Leerstrategieën (procedurele kennis): onderzoek toont aan dat het toepassen van de
juiste leerstrategie helpt, en dat strategieën ook geleerd kunnen worden. De manier
waarop voor het eerst iets geleerd wordt, beïnvloed hoe gemakkelijk we info kunnen
onthouden, en hoe goed we de kennis later kunnen toepassen. Principes over
strategieën:
1. Leerlingen moet verschillende strategieën aangereikt krijgen: niet alleen
algemene strategieën maar ook specifieke voor bepaalde onderwerpen
2. Leerlingen moet zelfregulerende kennis ontwikkelen: weten wanneer, waar
en waarom strategieën gebruiken
3. Leerlingen moet de wil ontwikkelen om vaardigheden te gebruiken:
anders zal algemene leervermogen niet toenemen
4. Leerlingen moeten erin geloven dat ze nieuwe strategieën kunnen leren
en dat ze er wat aan hebben en voor terugkrijgen
5. Leerlingen hebben enige achtergrondkennis van de leerstof nodig.
Leren begint met focussen op de hoofdlijnen van een tekst. Dit kan door samenvatten,
arceren & aantekeningen maken. Arceren (niet effectief) en aantekeningen maken
zijn veelgebruikte strategieën. Aantekeningen maken: werkt vooral goed voor
leerlingen met een goed werkgeheugen (omdat je vaak meerdere dingen gelijktijdig
doet, lezen & schrijven). Als deze strategie goed wordt ingezet, is hij effectief. Het helpt
je om te focussen. Visueel organiseren van informatie: mindmap (info ordenen en
overzichtelijk weergeven, verbindingen leggen tussen begrippen en kennis. Effectief voor
kennisbehoud & verbeterd de herinnering), boomdiagram, tijdlijn.
Vooral bij leerlingen met leerproblemen kan er sprake zijn van productie deficiëntie:
principe dat leerlingen de strategie wel kennen, maar niet toepassen wanneer ze de
strategie wel zouden kunnen of moeten gebruiken. Hun metacognitieve vaardigheden
zijn onderontwikkeld. Leerlingen zullen strategieën toepassen wanneer: de
leertaakpassend is, ze een diepere verwerking van de leerstof waarderen & de
leerstrategieën lonend zijn. Effectieve leerstrategieën helpen leerlingen om te focussen,
moeite investeren, diepere verwerking & hun leren te monitoren. LINCS-woordenschat
strategie: gebruikt verhalen en plaatjes om leerlingen te helpen te identificeren,
organiseren, definiëren & herinneren van woorden.
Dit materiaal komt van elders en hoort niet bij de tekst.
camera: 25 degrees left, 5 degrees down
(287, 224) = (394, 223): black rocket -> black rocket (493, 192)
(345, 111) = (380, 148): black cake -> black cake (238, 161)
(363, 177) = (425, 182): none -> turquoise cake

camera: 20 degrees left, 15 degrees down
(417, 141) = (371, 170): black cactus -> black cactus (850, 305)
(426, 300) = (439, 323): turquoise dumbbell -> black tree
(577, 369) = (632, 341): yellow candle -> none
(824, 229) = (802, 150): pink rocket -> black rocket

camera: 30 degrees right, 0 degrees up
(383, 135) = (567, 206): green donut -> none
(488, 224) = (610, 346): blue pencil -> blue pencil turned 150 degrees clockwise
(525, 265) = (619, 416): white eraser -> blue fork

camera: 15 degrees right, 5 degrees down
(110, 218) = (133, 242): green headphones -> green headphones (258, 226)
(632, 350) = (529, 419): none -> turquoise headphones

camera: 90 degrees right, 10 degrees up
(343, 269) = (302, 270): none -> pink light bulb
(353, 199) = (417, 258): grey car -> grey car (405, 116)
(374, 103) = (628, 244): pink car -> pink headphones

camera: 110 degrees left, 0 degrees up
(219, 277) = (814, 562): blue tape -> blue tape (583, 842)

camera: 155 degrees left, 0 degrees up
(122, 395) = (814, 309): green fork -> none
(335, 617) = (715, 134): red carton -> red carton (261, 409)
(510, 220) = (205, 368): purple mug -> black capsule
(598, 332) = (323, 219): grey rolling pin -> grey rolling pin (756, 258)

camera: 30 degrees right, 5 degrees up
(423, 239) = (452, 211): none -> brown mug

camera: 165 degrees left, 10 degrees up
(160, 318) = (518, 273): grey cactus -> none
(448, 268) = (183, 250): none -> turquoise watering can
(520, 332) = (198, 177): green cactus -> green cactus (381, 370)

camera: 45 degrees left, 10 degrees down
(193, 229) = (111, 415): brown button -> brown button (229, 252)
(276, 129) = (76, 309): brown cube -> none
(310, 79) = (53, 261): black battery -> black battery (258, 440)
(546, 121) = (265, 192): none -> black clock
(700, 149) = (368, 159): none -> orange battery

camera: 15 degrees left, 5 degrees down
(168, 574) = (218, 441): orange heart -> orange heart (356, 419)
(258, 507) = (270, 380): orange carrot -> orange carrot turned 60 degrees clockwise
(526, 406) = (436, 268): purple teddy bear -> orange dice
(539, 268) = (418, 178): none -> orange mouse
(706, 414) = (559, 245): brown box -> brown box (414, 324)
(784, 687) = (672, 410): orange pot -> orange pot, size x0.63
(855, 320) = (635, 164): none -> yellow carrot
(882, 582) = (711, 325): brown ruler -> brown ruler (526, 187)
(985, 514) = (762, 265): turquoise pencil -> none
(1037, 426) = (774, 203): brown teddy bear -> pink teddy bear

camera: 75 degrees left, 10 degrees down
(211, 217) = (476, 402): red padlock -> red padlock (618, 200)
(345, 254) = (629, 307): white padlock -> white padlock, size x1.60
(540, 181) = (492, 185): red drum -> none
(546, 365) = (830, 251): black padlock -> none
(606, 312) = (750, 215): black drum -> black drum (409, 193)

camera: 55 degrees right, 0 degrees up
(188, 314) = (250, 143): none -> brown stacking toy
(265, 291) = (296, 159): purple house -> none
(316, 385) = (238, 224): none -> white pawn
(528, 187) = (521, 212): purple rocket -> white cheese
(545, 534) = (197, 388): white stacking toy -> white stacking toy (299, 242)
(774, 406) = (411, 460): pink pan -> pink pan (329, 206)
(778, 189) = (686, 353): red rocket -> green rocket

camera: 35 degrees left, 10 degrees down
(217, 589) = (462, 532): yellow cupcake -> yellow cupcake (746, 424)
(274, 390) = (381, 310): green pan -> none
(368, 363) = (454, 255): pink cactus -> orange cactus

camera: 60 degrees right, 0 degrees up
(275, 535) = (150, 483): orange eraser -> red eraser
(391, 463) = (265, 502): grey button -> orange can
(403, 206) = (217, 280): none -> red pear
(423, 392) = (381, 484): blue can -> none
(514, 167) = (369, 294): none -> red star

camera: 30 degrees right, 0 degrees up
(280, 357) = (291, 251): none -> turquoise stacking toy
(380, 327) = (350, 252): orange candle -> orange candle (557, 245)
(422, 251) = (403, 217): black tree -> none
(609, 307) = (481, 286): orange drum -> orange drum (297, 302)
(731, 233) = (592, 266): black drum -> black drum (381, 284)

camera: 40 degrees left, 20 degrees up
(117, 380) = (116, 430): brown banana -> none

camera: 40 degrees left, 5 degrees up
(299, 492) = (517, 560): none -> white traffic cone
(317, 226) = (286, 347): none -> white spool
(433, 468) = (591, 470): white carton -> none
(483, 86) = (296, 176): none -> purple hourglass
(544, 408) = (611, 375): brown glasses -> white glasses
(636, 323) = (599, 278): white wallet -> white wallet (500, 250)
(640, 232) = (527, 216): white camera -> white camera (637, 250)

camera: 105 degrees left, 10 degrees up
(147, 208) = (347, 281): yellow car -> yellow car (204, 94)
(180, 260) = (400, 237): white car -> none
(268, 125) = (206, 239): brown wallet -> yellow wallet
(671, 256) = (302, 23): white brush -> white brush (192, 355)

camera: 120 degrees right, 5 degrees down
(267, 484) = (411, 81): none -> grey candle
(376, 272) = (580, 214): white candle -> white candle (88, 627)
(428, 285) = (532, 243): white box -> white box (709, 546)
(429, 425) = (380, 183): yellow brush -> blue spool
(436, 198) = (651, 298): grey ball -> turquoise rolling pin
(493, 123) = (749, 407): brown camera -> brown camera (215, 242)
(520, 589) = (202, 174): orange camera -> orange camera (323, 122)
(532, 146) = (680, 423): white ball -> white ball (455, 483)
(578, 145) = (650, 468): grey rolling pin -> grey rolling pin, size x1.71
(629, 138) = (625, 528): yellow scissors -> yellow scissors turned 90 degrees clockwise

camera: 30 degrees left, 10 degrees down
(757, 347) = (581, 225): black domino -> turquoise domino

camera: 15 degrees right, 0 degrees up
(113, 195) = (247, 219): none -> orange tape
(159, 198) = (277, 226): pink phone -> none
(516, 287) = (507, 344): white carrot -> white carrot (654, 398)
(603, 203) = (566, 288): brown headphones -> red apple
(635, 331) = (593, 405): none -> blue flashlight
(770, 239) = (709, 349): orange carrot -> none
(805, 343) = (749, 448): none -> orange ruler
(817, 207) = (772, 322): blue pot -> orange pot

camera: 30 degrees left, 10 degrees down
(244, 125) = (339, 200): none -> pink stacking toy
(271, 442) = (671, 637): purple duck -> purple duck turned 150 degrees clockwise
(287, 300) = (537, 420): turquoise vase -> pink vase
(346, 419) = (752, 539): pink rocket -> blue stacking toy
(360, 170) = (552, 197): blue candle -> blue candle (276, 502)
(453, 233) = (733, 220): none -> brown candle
Dit verhoogt het eigen maken van
hun leren.
Probleemoplossende vaardigheden. Probleem: bestaat uit 3 delen namelijk
beginsituatie, route, gewenste situatie (doel). Ook onderscheid in gestructureerde
(oplossen rekensom) vs. weinig gestructureerde (vinden van nieuwe baan)
, problemen. Probleem oplossen: formuleren van nieuwe antwoorden en verder denken
dan de eenvoudige toepassing of geleerde regels om zo een doel te bereiken. Er wordt
een beroep gedaan op probleemoplossende vaardigheden wanneer er geen voor de hand
liggende oplossing is. Er is een discussie gaande over of leerstrategieën domein-
specifiek of algemeen moeten zijn. Beide soorten zijn belangrijk, ze zijn noodzakelijk
en waardevol. Mensen schakelen tussen deze soorten. Algemene strategieën worden
vaak eerst gebruikt bij problemen waar we geen kennis van hebben. Het omvat het
identificeren van problemen, het stellen van doelen, het oren op oplossingen, inzetten
van acties, evalueren. Interpreteren van probleem: probleemsituatie vertalen naar
wat er daadwerkelijk wordt gevraagd. Zodra het probleem gecategoriseerd is, wordt een
bepaald schema geactiveerd waardoor je in een bepaalde richting wordt gestuurd.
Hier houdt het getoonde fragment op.